When an image is built, its name (and name of its immediate layer) should be universally unique. The idea is that the images are not versioned (resp. SPOC is version agnostic towards images/layers), so depending on the application, resp. container requirements, it's entirely possible to have multiple "versions" of the same image/layer installed simultaneously. It's therefore required to have the version as part of the image/layer name. E.g. ``alpine3.11_3.11.5-200403`` - this makes it clear that it's an image/layer for Alpine 3.11, specifically 3.11.5 built on 2020-04-03. At the same time this makes it possible to have e.g. ``alpine3.11_3.11.5-200520`` (newer build of the same version, possibly containing some extra security fixes) simultaneously installed and used by another container without any conflicts between the two Alpine 3.11.5 layers.

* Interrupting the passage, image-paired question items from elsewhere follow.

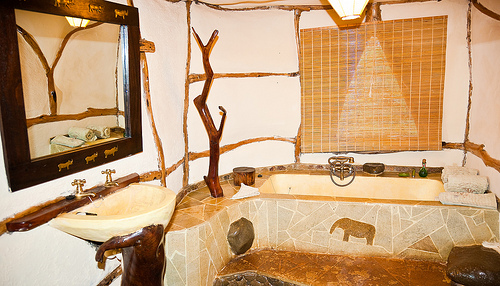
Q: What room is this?
A: Bathroom.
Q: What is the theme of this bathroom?
A: Native American.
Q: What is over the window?
A: Shade.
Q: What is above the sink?
A: Mirror.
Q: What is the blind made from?
A: Bamboo.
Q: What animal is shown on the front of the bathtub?
A: Elephant.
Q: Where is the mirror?
A: Over the sink.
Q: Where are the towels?
A: Edge of the bathtub.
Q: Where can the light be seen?
A: Through the mirror.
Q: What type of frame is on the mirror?
A: Wooden.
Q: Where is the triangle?
A: Behind the bathtub on the wall.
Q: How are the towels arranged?
A: Rolled and stacked.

The ``uninstall.sh`` script should be designed in a way which allows it to be successfully executed even when the application is not installed. The script is run *before* ``install.sh`` in order to clean up any data from any previous potentially failed installations.

Don't hardcode any absolute paths in the install / update / uninstall scripts. Always rely on ``LAYERS_DIR``, ``VOLUMES_DIR``, ``APPS_DIR`` and ``LOG_DIR`` environment variables.